The main finding of the current study is that CSF levels of d-serine are significantly higher in patients diagnosed with probable AD than in nondemented subjects, suggesting that d-serine could be a novel AD biomarker. Importantly, the significant correlation between increased d-serine content in the CSF and poorer cognitive performance in the mini-mental state exam suggests that d-serine determination could comprise a powerful diagnostic tool in conjunction with assessment of cognitive decline. As CSF d-serine is already significantly elevated in patients with CDR 0.5, this might facilitate diagnosis of AD-related cognitive decline at an early stage of cognitive impairment, and permit interventional approaches at a phase in which disease could still be modifiable.

The fact that CSF levels of d-serine are also elevated in depression and hydrocephalus, compared with control subjects, might suggest that d-serine would not be a specific AD biomarker. We note, however, that d-serine levels in AD are clearly and significantly higher than in depression or hydrocephalus, allowing definition of a cutoff value that discriminates between those disorders. Further, combination of CSF d-serine measurements with the validated IATI biomarker yielded 100% specificity in our cohort. Our results suggest that CSF d-serine levels adequately discriminate AD from non-AD cases when used in combination with different IATI cutoff values, and correlate well with neuropsychological diagnosis. Results thus indicate that determination of CSF d-serine levels could improve diagnostic accuracy in AD. Nonetheless, as a pilot study, replication of these findings in other cohorts would make a strong case for the incorporation of d-serine levels in a panel of CSF biomarkers for AD.

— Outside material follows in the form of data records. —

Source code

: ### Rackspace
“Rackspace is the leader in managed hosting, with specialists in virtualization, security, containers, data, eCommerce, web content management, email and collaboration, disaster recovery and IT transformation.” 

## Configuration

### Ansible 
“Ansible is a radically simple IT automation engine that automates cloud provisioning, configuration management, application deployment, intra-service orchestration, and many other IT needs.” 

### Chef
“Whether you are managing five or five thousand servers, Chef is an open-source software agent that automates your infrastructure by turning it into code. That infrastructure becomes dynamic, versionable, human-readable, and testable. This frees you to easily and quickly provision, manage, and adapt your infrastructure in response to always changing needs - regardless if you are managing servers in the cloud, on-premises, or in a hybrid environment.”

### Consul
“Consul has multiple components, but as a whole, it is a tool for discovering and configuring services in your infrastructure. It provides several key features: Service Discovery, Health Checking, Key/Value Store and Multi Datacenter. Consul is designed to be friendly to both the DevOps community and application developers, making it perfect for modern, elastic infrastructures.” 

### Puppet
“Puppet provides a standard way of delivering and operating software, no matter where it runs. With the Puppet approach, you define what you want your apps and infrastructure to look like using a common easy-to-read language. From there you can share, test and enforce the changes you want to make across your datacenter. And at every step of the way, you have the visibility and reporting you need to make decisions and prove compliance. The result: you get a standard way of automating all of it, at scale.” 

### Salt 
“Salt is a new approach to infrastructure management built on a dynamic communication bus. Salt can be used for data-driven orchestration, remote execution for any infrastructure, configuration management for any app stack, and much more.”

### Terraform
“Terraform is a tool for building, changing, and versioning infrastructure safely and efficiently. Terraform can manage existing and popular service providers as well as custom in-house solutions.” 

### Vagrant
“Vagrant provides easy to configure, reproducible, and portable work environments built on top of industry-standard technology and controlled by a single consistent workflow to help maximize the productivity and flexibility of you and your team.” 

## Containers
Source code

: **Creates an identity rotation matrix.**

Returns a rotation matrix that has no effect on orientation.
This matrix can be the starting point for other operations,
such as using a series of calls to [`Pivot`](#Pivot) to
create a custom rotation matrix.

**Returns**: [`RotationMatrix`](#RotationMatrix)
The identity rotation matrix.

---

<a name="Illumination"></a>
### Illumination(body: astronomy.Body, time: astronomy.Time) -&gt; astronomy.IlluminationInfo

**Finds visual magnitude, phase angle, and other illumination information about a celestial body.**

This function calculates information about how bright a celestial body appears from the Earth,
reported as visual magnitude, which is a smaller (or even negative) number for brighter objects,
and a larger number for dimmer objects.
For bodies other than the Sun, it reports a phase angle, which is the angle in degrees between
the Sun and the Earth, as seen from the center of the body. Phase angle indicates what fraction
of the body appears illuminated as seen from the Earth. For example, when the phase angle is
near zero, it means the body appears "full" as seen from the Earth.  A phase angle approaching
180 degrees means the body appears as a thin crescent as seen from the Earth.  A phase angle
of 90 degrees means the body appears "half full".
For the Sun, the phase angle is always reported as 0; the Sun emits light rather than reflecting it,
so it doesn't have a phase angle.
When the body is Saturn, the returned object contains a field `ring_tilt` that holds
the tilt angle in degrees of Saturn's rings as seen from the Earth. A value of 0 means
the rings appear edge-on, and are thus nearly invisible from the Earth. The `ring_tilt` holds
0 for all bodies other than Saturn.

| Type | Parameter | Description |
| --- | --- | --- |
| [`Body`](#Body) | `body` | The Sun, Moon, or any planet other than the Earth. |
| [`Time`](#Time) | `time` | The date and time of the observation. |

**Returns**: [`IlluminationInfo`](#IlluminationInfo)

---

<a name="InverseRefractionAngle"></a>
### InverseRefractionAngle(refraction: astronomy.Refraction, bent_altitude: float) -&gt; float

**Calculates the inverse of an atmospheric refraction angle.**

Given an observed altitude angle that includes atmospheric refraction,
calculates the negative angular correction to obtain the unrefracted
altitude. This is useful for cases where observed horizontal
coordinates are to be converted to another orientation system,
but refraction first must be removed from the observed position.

It is interesting to note that elevated d-serine levels in depression might be related to late development of AD. Depression is often clinically associated with AD.[71, 72] It has recently been shown that AD and depression share common mechanisms, and that both memory loss and depressive-like symptoms are instigated by AβOs in mice.[40] Because AβOs increase brain d-serine levels, it is plausible that elevated levels of d-serine in AD and depression are both consequences of the neurotoxic impact of Aβ. This interesting hypothesis deserves further investigation and might open new avenues for studying the pathogenesis of AD-linked disorders.

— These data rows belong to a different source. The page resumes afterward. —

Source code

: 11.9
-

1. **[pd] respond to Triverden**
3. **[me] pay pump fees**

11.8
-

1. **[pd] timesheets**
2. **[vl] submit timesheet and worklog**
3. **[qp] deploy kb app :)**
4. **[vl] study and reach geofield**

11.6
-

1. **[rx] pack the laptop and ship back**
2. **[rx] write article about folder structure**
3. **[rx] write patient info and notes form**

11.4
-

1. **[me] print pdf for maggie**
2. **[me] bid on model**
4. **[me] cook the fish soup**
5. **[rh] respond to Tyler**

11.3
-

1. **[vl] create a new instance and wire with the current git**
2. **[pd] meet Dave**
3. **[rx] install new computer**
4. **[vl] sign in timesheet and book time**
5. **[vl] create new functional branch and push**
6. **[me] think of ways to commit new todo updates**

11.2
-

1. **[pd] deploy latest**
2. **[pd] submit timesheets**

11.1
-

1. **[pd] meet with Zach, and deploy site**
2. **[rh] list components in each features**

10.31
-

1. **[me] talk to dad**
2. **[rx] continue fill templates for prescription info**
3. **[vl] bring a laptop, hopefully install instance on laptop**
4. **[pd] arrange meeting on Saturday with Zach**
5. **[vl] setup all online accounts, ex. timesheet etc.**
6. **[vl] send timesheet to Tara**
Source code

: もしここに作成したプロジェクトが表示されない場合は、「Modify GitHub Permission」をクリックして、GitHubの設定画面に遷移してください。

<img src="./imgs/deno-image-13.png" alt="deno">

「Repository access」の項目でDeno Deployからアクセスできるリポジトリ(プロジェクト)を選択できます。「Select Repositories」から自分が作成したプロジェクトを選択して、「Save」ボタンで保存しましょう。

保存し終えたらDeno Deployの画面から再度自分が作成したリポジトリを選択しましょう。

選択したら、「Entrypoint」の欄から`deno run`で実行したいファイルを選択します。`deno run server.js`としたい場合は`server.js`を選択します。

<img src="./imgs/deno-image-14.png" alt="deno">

In conclusion, our results show that AD patients have increased levels of d-serine in the CSF and in specific brain regions, and that this appears to be triggered by the action of soluble AβOs in the brain. CSF d-serine levels are strongly correlated with memory impairment and could constitute an effective diagnostic tool for probable AD. A limitation of this study is the cohort size and heterogeneity, although these factors did not compromise robustness of our findings, as indicated by statistical power analyses with adequate sample sizes. Our present study constitutes a novel and encouraging effort toward improved AD diagnostics. Nevertheless, despite the current statistically robust results, we acknowledge that this is a pilot investigation and, thus, a larger prospective clinical study is warranted to extend the validity of our results.

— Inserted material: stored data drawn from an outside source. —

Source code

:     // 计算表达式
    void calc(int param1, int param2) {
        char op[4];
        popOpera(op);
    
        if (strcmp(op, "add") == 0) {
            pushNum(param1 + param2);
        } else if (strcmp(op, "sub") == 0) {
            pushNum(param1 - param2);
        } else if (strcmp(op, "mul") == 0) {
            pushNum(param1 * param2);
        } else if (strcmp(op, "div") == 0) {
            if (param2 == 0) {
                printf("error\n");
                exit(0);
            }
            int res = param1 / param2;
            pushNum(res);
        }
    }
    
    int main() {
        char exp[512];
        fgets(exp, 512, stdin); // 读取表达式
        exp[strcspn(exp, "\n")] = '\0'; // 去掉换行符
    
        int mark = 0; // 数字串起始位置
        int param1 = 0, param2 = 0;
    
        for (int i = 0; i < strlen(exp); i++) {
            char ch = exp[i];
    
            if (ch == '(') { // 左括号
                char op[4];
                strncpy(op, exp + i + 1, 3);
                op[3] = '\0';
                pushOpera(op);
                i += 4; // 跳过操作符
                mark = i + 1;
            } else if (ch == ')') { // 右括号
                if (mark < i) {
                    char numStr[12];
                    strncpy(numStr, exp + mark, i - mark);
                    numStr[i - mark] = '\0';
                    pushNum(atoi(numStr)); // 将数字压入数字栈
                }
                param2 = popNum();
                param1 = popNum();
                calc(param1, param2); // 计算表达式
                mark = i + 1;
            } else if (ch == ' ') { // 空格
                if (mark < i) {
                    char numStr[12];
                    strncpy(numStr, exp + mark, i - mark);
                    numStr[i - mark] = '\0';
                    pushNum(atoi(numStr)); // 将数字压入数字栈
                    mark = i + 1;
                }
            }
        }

The field of AD diagnostics still suffers from the lack of accurate and efficient biomarkers. This may be attributed, in part, to the complex nature of this disease. Nonetheless, very recent approaches have provided advances in establishing clearer and more efficient strategies for biomarker-based diagnosis. For example, a recent paper by Lehmann et al.[55] proposed a new diagnostic scale that might be translated into clinical applications in the near future. Furthermore, other recent efforts have unveiled a number of promising CSF biomarkers, including AβOs, double-stranded RNA-dependent protein kinase and other neuronal injury markers.[73, 74, 75, 76, 77] Combined use of those biomarkers and others currently in development with determination of CSF d-serine concentrations could constitute a valuable strategy to increase sensitivity and specificity in the diagnosis of AD.